Read through the data, and wherever a line holds the word "format", write that line out.

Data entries
········

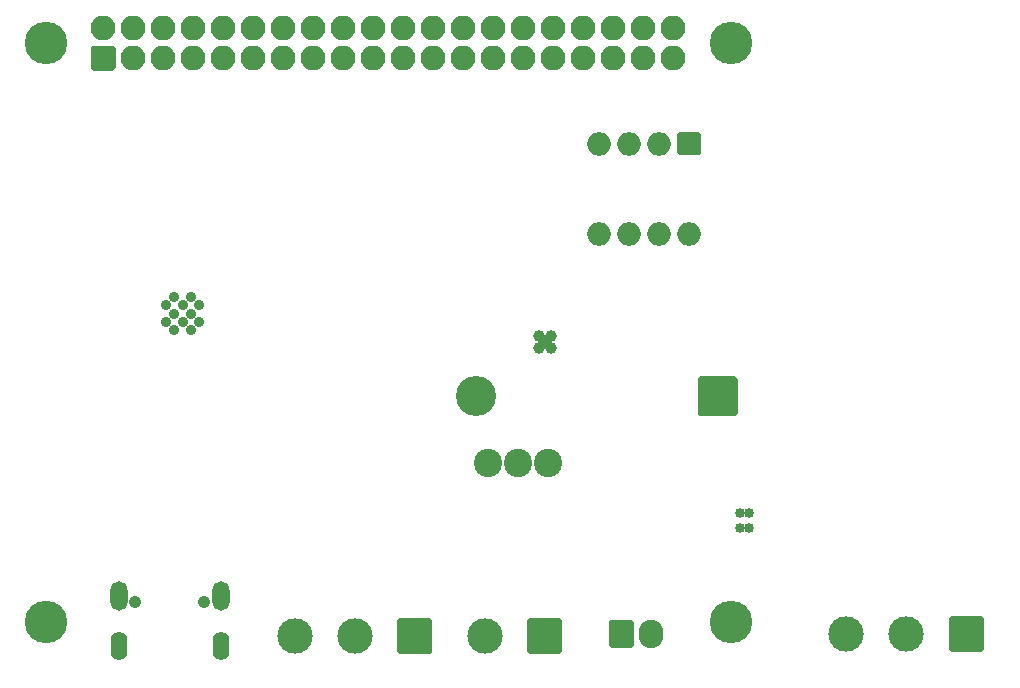
<source format=gbr>
G04 #@! TF.GenerationSoftware,KiCad,Pcbnew,(5.1.9)-1*
G04 #@! TF.CreationDate,2022-02-23T20:10:39+01:00*
G04 #@! TF.ProjectId,AnthC,416e7468-432e-46b6-9963-61645f706362,rev?*
G04 #@! TF.SameCoordinates,Original*
G04 #@! TF.FileFunction,Soldermask,Bot*
G04 #@! TF.FilePolarity,Negative*
%FSLAX46Y46*%
G04 Gerber Fmt 4.6, Leading zero omitted, Abs format (unit mm)*
G04 Created by KiCad (PCBNEW (5.1.9)-1) date 2022-02-23 20:10:39*
%MOMM*%
%LPD*%
G01*
G04 APERTURE LIST*
%ADD10C,0.900000*%
%ADD11C,3.400000*%
%ADD12C,0.850000*%
%ADD13O,2.100000X2.100000*%
%ADD14C,2.400000*%
%ADD15C,3.000000*%
%ADD16C,1.000000*%
%ADD17O,2.000000X2.000000*%
%ADD18C,1.050000*%
%ADD19O,1.450000X2.500000*%
%ADD20O,1.400000X2.400000*%
%ADD21O,2.100000X2.400000*%
%ADD22C,3.600000*%
G04 APERTURE END LIST*
D10*
G04 #@! TO.C,U6*
X195810000Y-120000000D03*
X195810000Y-121400000D03*
X195810000Y-122800000D03*
X194410000Y-120000000D03*
X194410000Y-121400000D03*
X194410000Y-122800000D03*
X193710000Y-120700000D03*
X195110000Y-120700000D03*
X196510000Y-120700000D03*
X196510000Y-122100000D03*
X195110000Y-122100000D03*
X193710000Y-122100000D03*
G04 #@! TD*
G04 #@! TO.C,BT1*
G36*
G01*
X242100000Y-126900000D02*
X242100000Y-129900000D01*
G75*
G02*
X241900000Y-130100000I-200000J0D01*
G01*
X238900000Y-130100000D01*
G75*
G02*
X238700000Y-129900000I0J200000D01*
G01*
X238700000Y-126900000D01*
G75*
G02*
X238900000Y-126700000I200000J0D01*
G01*
X241900000Y-126700000D01*
G75*
G02*
X242100000Y-126900000I0J-200000D01*
G01*
G37*
D11*
X219910000Y-128400000D03*
G04 #@! TD*
D12*
G04 #@! TO.C,U12*
X243100000Y-139500000D03*
X242300000Y-139500000D03*
X243100000Y-138300000D03*
X242300000Y-138300000D03*
G04 #@! TD*
D13*
G04 #@! TO.C,J3*
X236632600Y-97232300D03*
X236632600Y-99772300D03*
X234092600Y-97232300D03*
X234092600Y-99772300D03*
X231552600Y-97232300D03*
X231552600Y-99772300D03*
X229012600Y-97232300D03*
X229012600Y-99772300D03*
X226472600Y-97232300D03*
X226472600Y-99772300D03*
X223932600Y-97232300D03*
X223932600Y-99772300D03*
X221392600Y-97232300D03*
X221392600Y-99772300D03*
X218852600Y-97232300D03*
X218852600Y-99772300D03*
X216312600Y-97232300D03*
X216312600Y-99772300D03*
X213772600Y-97232300D03*
X213772600Y-99772300D03*
X211232600Y-97232300D03*
X211232600Y-99772300D03*
X208692600Y-97232300D03*
X208692600Y-99772300D03*
X206152600Y-97232300D03*
X206152600Y-99772300D03*
X203612600Y-97232300D03*
X203612600Y-99772300D03*
X201072600Y-97232300D03*
X201072600Y-99772300D03*
X198532600Y-97232300D03*
X198532600Y-99772300D03*
X195992600Y-97232300D03*
X195992600Y-99772300D03*
X193452600Y-97232300D03*
X193452600Y-99772300D03*
X190912600Y-97232300D03*
X190912600Y-99772300D03*
X188372600Y-97232300D03*
G36*
G01*
X189222600Y-100822300D02*
X187522600Y-100822300D01*
G75*
G02*
X187322600Y-100622300I0J200000D01*
G01*
X187322600Y-98922300D01*
G75*
G02*
X187522600Y-98722300I200000J0D01*
G01*
X189222600Y-98722300D01*
G75*
G02*
X189422600Y-98922300I0J-200000D01*
G01*
X189422600Y-100622300D01*
G75*
G02*
X189222600Y-100822300I-200000J0D01*
G01*
G37*
G04 #@! TD*
D14*
G04 #@! TO.C,TP3*
X223500000Y-134000000D03*
G04 #@! TD*
G04 #@! TO.C,TP2*
X221000000Y-134000000D03*
G04 #@! TD*
G04 #@! TO.C,TP1*
X226000000Y-134000000D03*
G04 #@! TD*
G04 #@! TO.C,J4*
G36*
G01*
X216260000Y-147400000D02*
X216260000Y-150000000D01*
G75*
G02*
X216060000Y-150200000I-200000J0D01*
G01*
X213460000Y-150200000D01*
G75*
G02*
X213260000Y-150000000I0J200000D01*
G01*
X213260000Y-147400000D01*
G75*
G02*
X213460000Y-147200000I200000J0D01*
G01*
X216060000Y-147200000D01*
G75*
G02*
X216260000Y-147400000I0J-200000D01*
G01*
G37*
D15*
X209680000Y-148700000D03*
X204600000Y-148700000D03*
G04 #@! TD*
D16*
G04 #@! TO.C,U9*
X225800000Y-123800000D03*
X226300000Y-124300000D03*
X225300000Y-124300000D03*
X226300000Y-123300000D03*
X225300000Y-123300000D03*
G04 #@! TD*
D17*
G04 #@! TO.C,SW1*
X238000000Y-114620000D03*
X230380000Y-107000000D03*
X235460000Y-114620000D03*
X232920000Y-107000000D03*
X232920000Y-114620000D03*
X235460000Y-107000000D03*
X230380000Y-114620000D03*
G36*
G01*
X237200000Y-106000000D02*
X238800000Y-106000000D01*
G75*
G02*
X239000000Y-106200000I0J-200000D01*
G01*
X239000000Y-107800000D01*
G75*
G02*
X238800000Y-108000000I-200000J0D01*
G01*
X237200000Y-108000000D01*
G75*
G02*
X237000000Y-107800000I0J200000D01*
G01*
X237000000Y-106200000D01*
G75*
G02*
X237200000Y-106000000I200000J0D01*
G01*
G37*
G04 #@! TD*
G04 #@! TO.C,J5*
G36*
G01*
X262960000Y-147200000D02*
X262960000Y-149800000D01*
G75*
G02*
X262760000Y-150000000I-200000J0D01*
G01*
X260160000Y-150000000D01*
G75*
G02*
X259960000Y-149800000I0J200000D01*
G01*
X259960000Y-147200000D01*
G75*
G02*
X260160000Y-147000000I200000J0D01*
G01*
X262760000Y-147000000D01*
G75*
G02*
X262960000Y-147200000I0J-200000D01*
G01*
G37*
D15*
X256380000Y-148500000D03*
X251300000Y-148500000D03*
G04 #@! TD*
G04 #@! TO.C,J2*
G36*
G01*
X227260000Y-147400000D02*
X227260000Y-150000000D01*
G75*
G02*
X227060000Y-150200000I-200000J0D01*
G01*
X224460000Y-150200000D01*
G75*
G02*
X224260000Y-150000000I0J200000D01*
G01*
X224260000Y-147400000D01*
G75*
G02*
X224460000Y-147200000I200000J0D01*
G01*
X227060000Y-147200000D01*
G75*
G02*
X227260000Y-147400000I0J-200000D01*
G01*
G37*
X220680000Y-148700000D03*
G04 #@! TD*
D18*
G04 #@! TO.C,J1*
X191110000Y-145820000D03*
X196890000Y-145820000D03*
D19*
X198320000Y-145320000D03*
X189680000Y-145320000D03*
D20*
X198320000Y-149500000D03*
X189680000Y-149500000D03*
G04 #@! TD*
G04 #@! TO.C,BT2*
G36*
G01*
X233300000Y-147500000D02*
X233300000Y-149500000D01*
G75*
G02*
X233100000Y-149700000I-200000J0D01*
G01*
X231400000Y-149700000D01*
G75*
G02*
X231200000Y-149500000I0J200000D01*
G01*
X231200000Y-147500000D01*
G75*
G02*
X231400000Y-147300000I200000J0D01*
G01*
X233100000Y-147300000D01*
G75*
G02*
X233300000Y-147500000I0J-200000D01*
G01*
G37*
D21*
X234750000Y-148500000D03*
G04 #@! TD*
D22*
G04 #@! TO.C,MH4*
X183500000Y-98500000D03*
G04 #@! TD*
G04 #@! TO.C,MH3*
X241500000Y-147500000D03*
G04 #@! TD*
G04 #@! TO.C,MH2*
X183500000Y-147500000D03*
G04 #@! TD*
G04 #@! TO.C,MH1*
X241500000Y-98500000D03*
G04 #@! TD*
M02*

</source>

········

> Result of the task
<source format=gbr>
G04 Gerber Fmt 4.6, Leading zero omitted, Abs format (unit mm)*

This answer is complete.